After former President Donald Trump endorsed a Florida ballot initiative that would legalize recreational marijuana in that state, Vice President Kamala Harris accused her Republican opponent of flip-flopping on the issue. Yet Harris herself did not publicly support marijuana legalization until 2018, when two-thirds of Americans already favored that policy.
The truth is that both presidential candidates have changed their positions on this issue over the years, reflecting a sea change in public opinion. But that does not necessarily mean that either, if elected, would invest any effort in addressing the untenable conflict between state marijuana laws and federal prohibition.
In 1990, when Trump was famous as a billionaire New York developer rather than a politician, he called the war on drugs “a joke” and recommended legalization instead.
“We’re losing badly the war on drugs,” he said during a speech in Miami. “You have to legalize drugs to win that war.”
In an interview after the speech, Trump said he hoped “people will start to realize that this is the only answer; there is no other answer.” As a Republican presidential candidate 25 years later, he implausibly claimed his 1990 remarks did not count as an endorsement of legalization.

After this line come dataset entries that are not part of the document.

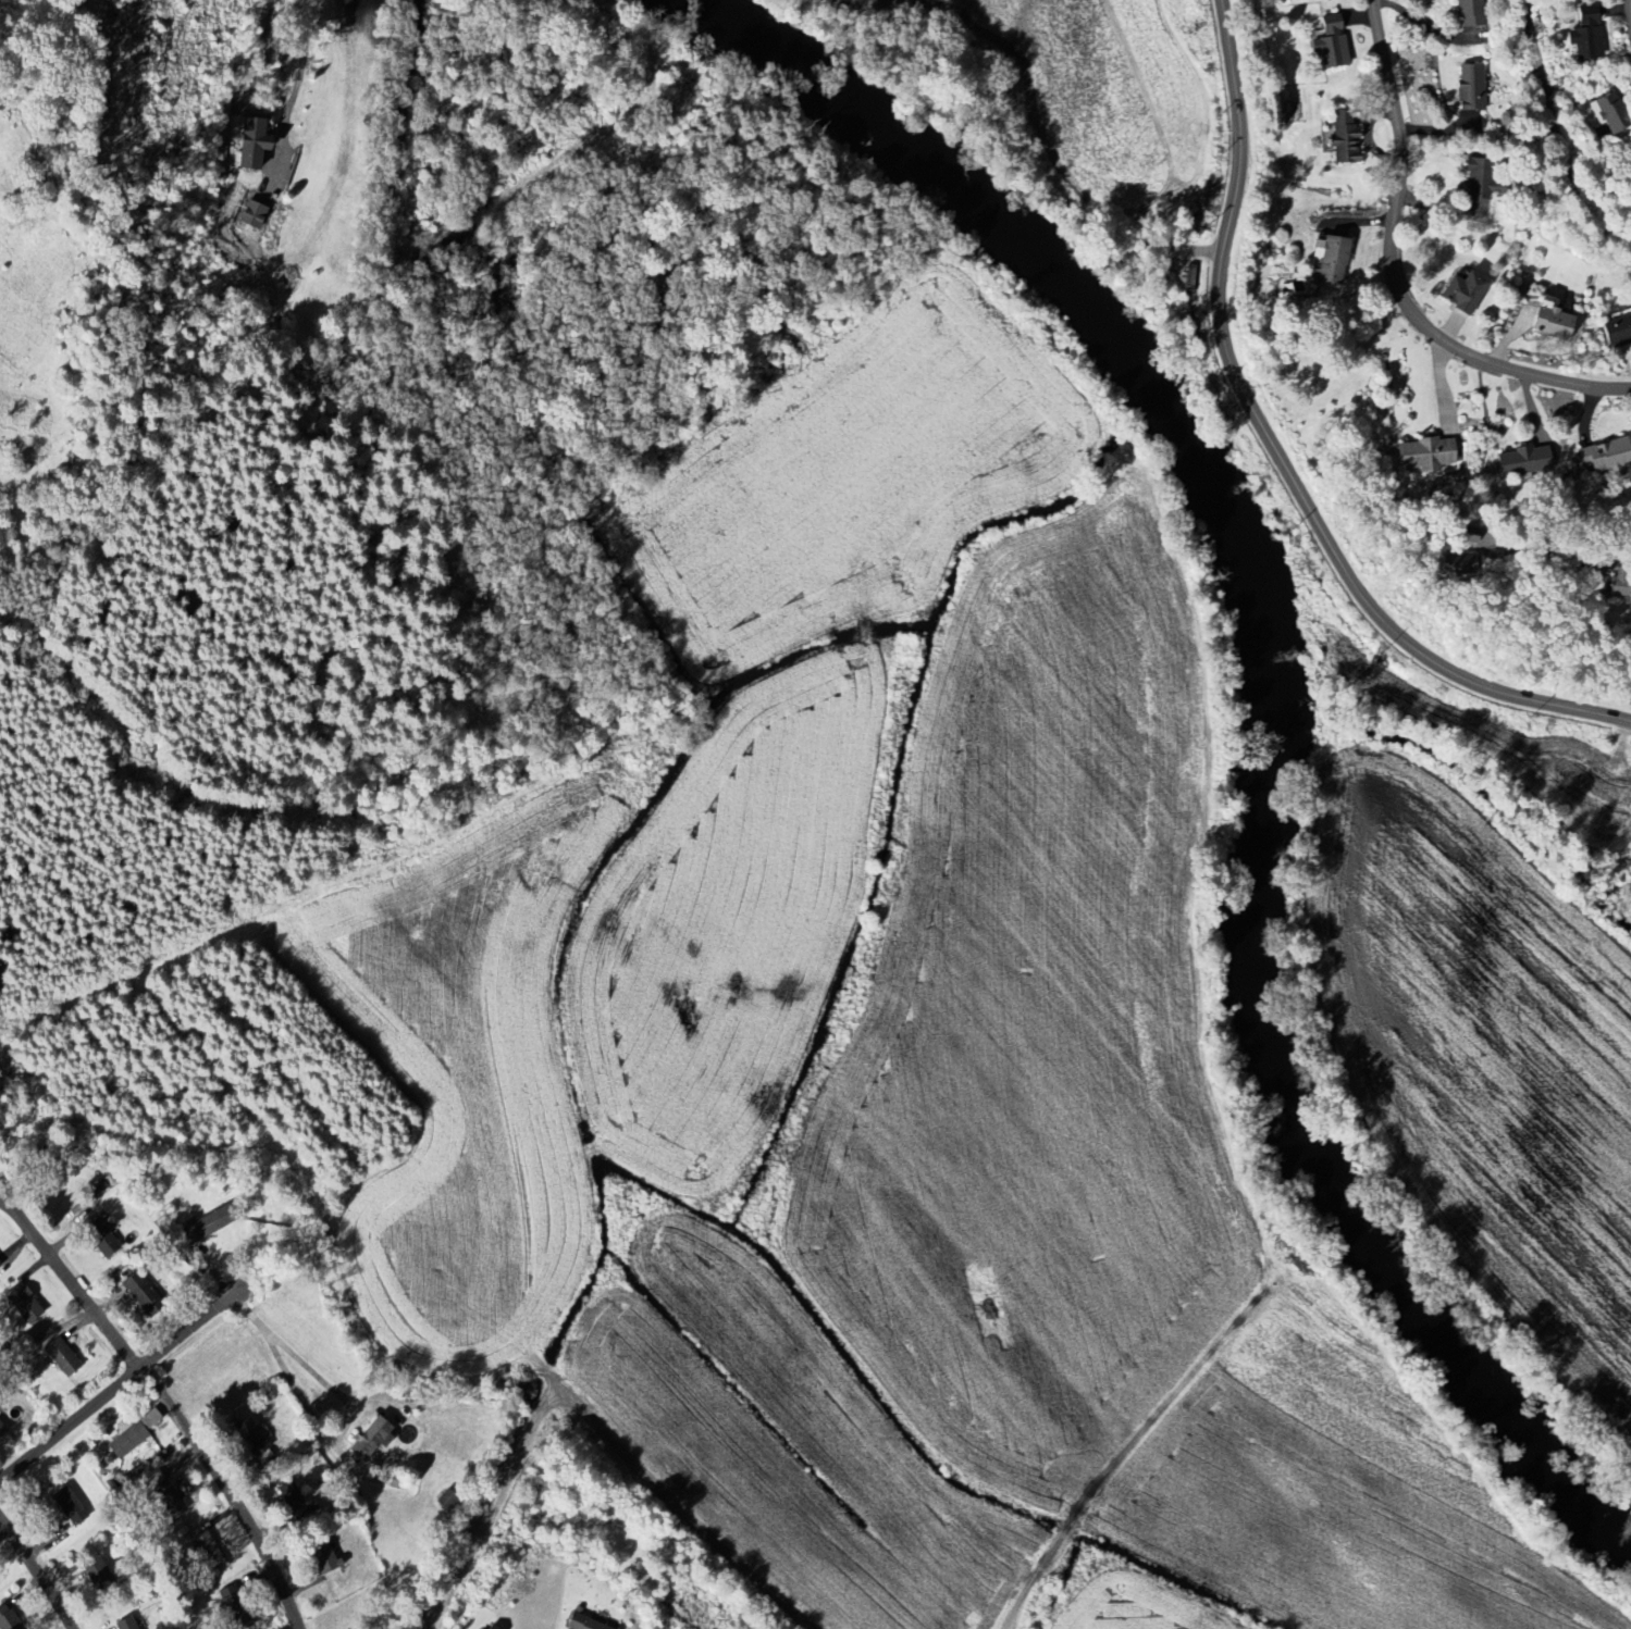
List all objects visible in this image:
building: (1469, 13)
building: (1585, 35)
road: (265, 41)
building: (1329, 44)
road: (303, 60)
building: (1469, 88)
building: (1501, 101)
building: (1609, 113)
road: (1560, 133)
building: (1342, 142)
building: (251, 144)
building: (1483, 180)
river: (969, 195)
building: (257, 213)
building: (1329, 259)
road: (1392, 276)
building: (1185, 277)
building: (1463, 293)
building: (1552, 323)
building: (1616, 332)
road: (1278, 453)
building: (1424, 455)
building: (1603, 458)
building: (1519, 462)
building: (1472, 540)
road: (1613, 555)
building: (1450, 568)
river: (1253, 1054)
building: (214, 1222)
building: (107, 1239)
road: (69, 1280)
building: (146, 1295)
building: (27, 1304)
building: (66, 1359)
road: (118, 1386)
road: (331, 1409)
building: (3, 1430)
building: (248, 1436)
building: (126, 1438)
building: (366, 1439)
road: (230, 1492)
building: (165, 1499)
building: (294, 1501)
building: (66, 1503)
building: (205, 1551)
building: (321, 1560)
road: (38, 1573)
building: (94, 1573)
building: (237, 1619)
building: (5, 1620)
building: (580, 1623)
building: (123, 1624)
building: (489, 1627)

During that campaign, Trump’s position on marijuana legalization was essentially the same as Hillary Clinton’s. “I really believe we should leave it up to the states,” he said, although he made it clear that he took a dim view of legalization, which he described as a “bad” policy that had caused “some big problems” in Colorado.

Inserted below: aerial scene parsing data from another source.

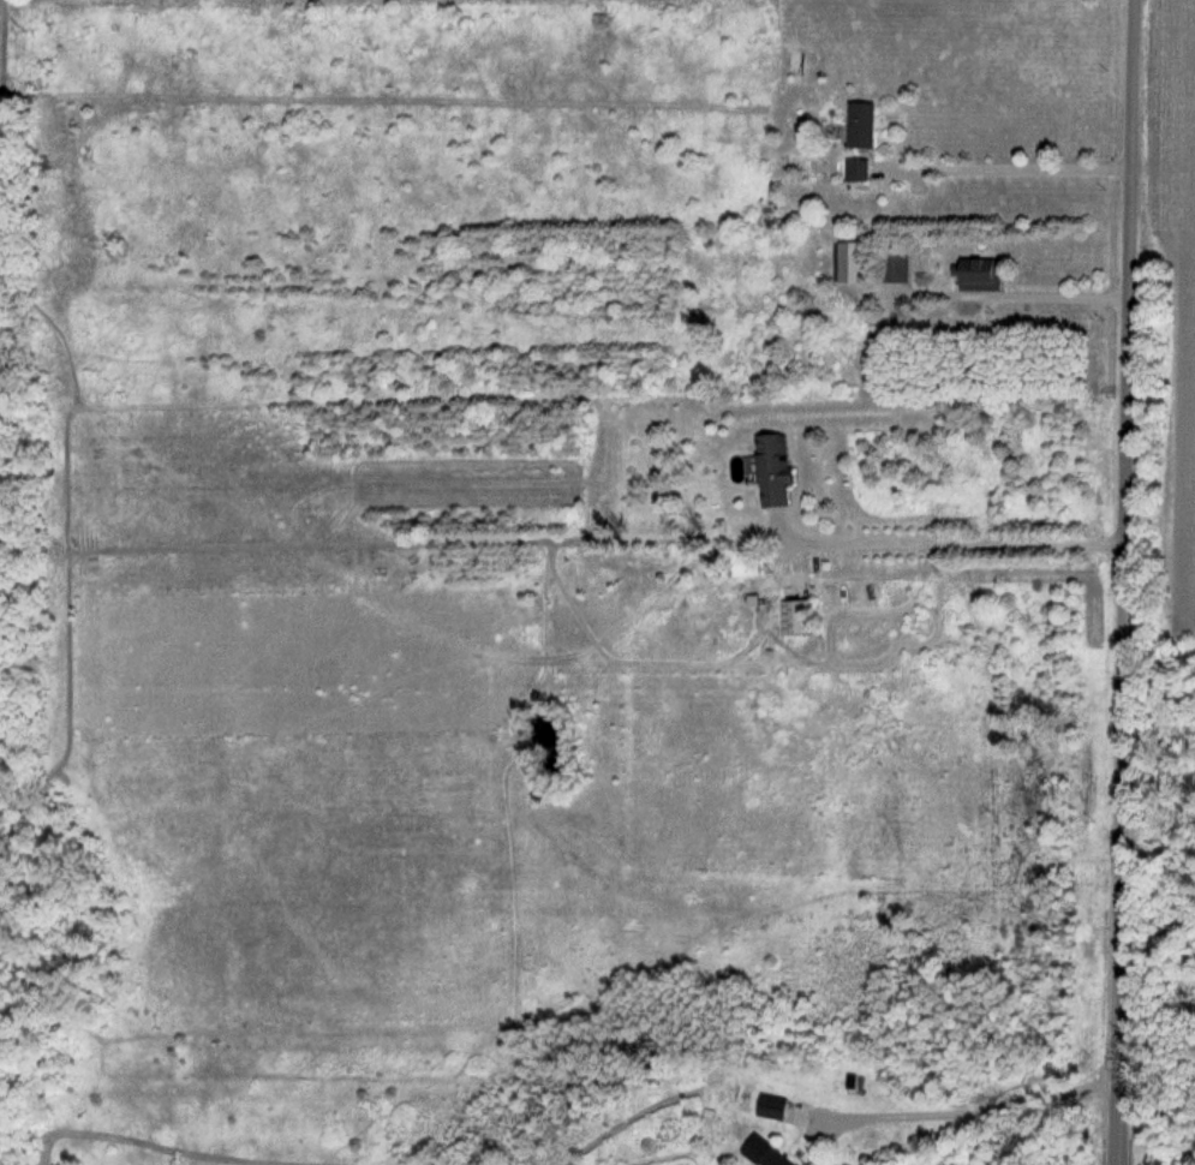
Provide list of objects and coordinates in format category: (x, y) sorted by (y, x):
building: (866, 125)
road: (1032, 162)
building: (859, 170)
building: (851, 262)
building: (898, 269)
building: (984, 274)
road: (1027, 291)
building: (776, 470)
road: (959, 536)
building: (749, 563)
road: (1117, 582)
building: (801, 616)
building: (775, 1106)
road: (987, 1108)
building: (770, 1153)

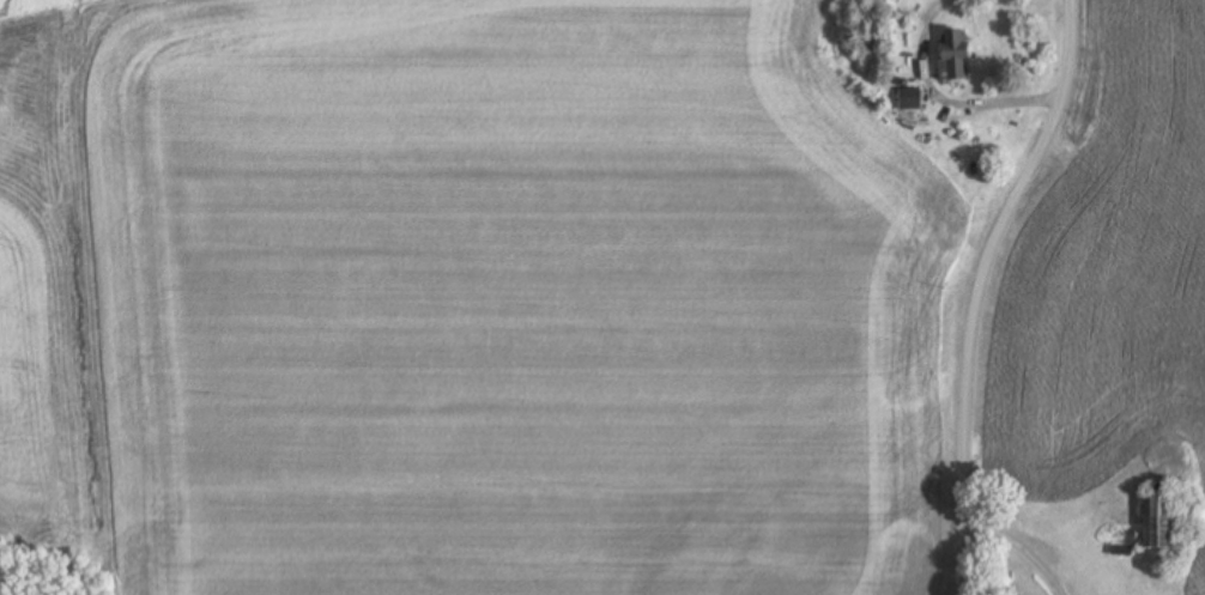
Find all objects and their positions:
building: (953, 56)
building: (909, 100)
road: (978, 288)
building: (1158, 521)

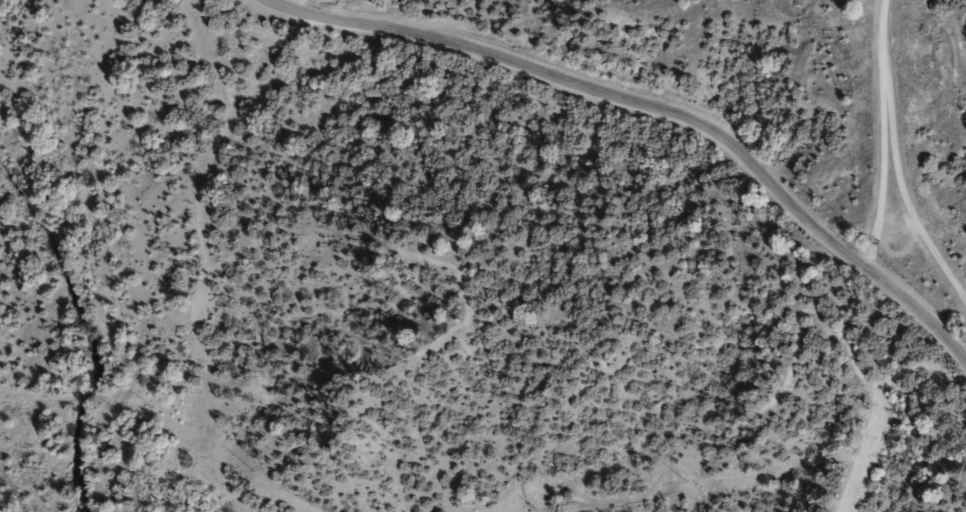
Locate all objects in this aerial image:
road: (669, 106)
road: (885, 132)
road: (904, 190)

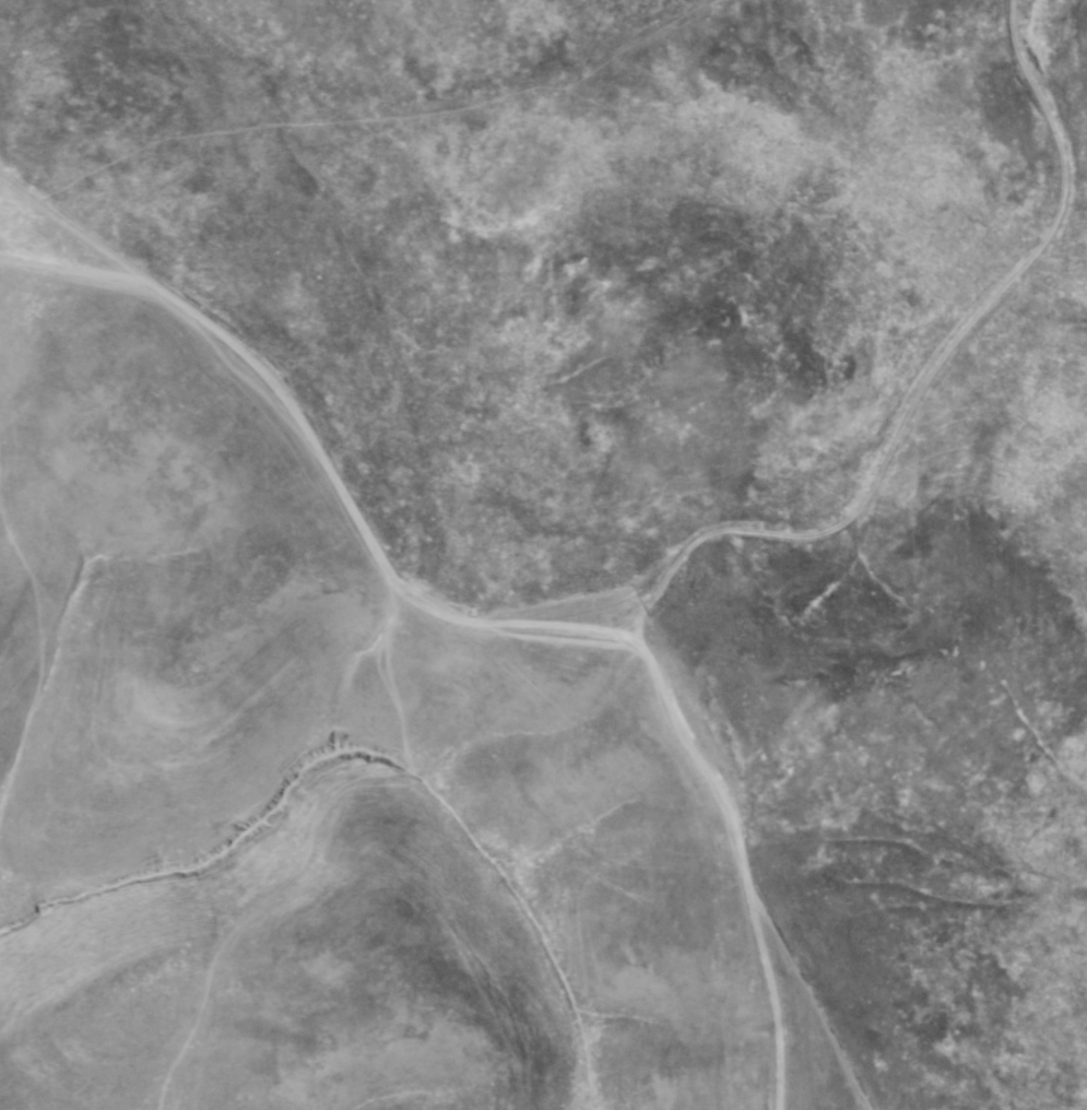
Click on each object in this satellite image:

Despite Trump’s avowed preference for letting states go their own way on marijuana policy, his first attorney general, Jeff Sessions, rescinded a Justice Department memo that encouraged federal prosecutors to leave state-licensed cannabis suppliers alone. But no crackdown followed, and Sessions’ successor, William Barr, did not even try to instigate one.

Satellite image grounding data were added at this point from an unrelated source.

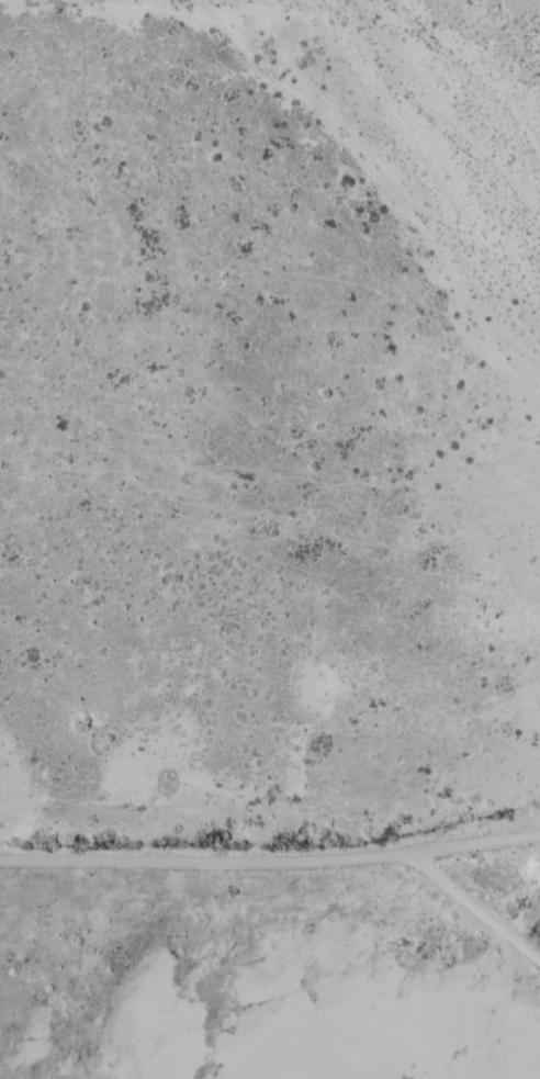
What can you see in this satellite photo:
road: (270, 853)
road: (479, 885)

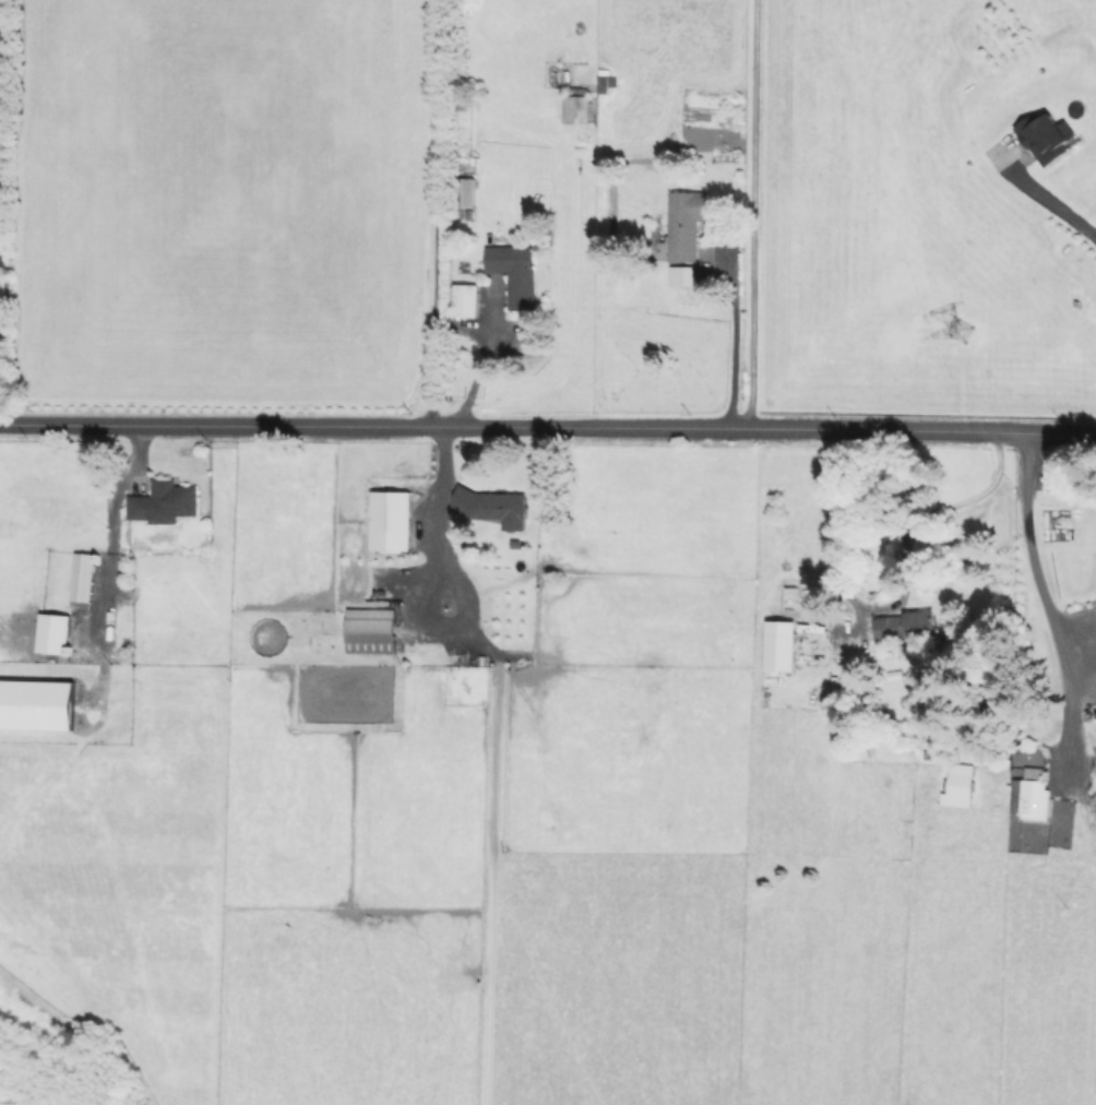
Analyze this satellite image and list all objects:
building: (603, 84)
building: (577, 110)
building: (1051, 136)
building: (465, 191)
road: (1044, 191)
road: (430, 214)
road: (747, 216)
building: (687, 223)
building: (515, 273)
building: (466, 300)
power tower: (1044, 322)
road: (727, 340)
road: (472, 365)
road: (548, 429)
building: (164, 502)
road: (927, 504)
building: (492, 506)
building: (406, 513)
road: (445, 524)
road: (111, 561)
building: (520, 565)
building: (83, 580)
road: (1046, 603)
building: (922, 622)
building: (372, 631)
building: (54, 636)
building: (783, 651)
building: (37, 705)
building: (959, 785)
building: (1030, 795)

As president, Trump also proposed eliminating an annually renewed spending rider that bars the Justice Department from interfering with state medical marijuana programs. Nothing came of that either.
Those two moves, the Harris campaign argues, were plainly inconsistent with what Trump said in a Truth Social post on Saturday. Predicting that Florida voters will approve marijuana legalization in November, he cited reasons to welcome that outcome.
“Someone should not be a criminal in Florida” for possessing marijuana “when this is legal in so many other States,” Trump wrote. Pot busts, he added, “ruin lives & waste Taxpayer Dollars.”
It is fair to say that Trump’s views on marijuana legalization have evolved. But the same is true of Harris.
As USA Today notes, “Harris has been criticized for aggressively prosecuting weed-related crimes when she was California’s attorney general and San Francisco’s district attorney, particularly given the racial disparities in punishment nationwide.” She opposed a California legalization initiative in 2010, when she was the San Francisco district attorney; laughed at a question about legalization in 2014, when she was running for attorney general against a Republican who favored it; and declined, as California’s attorney general, to take a position on the 2016 initiative that legalized recreational use in her state.
As a senator two years later, Harris finally took the plunge, saying “we need to decriminalize marijuana nationwide.” Later that year, she cosponsored a bill that would have repealed the federal ban, and she introduced a similar bill in 2019.
President Joe Biden, by contrast, has always resisted federal legalization, and the 2024 Democratic platform says nothing about it. The Republican platform, meanwhile, does not even allude to marijuana reform.
That silence is striking, given that 38 states have legalized medical marijuana and 24 of them, accounting for most of the U.S. population, also allow recreational use. According to Gallup, 70% of Americans — including 87% of Democrats, 70% of independents, and 55% of Republicans — think marijuana should be legal.
As of Saturday, both major-party presidential candidates agree. But it remains unclear whether either is prepared to do anything about it.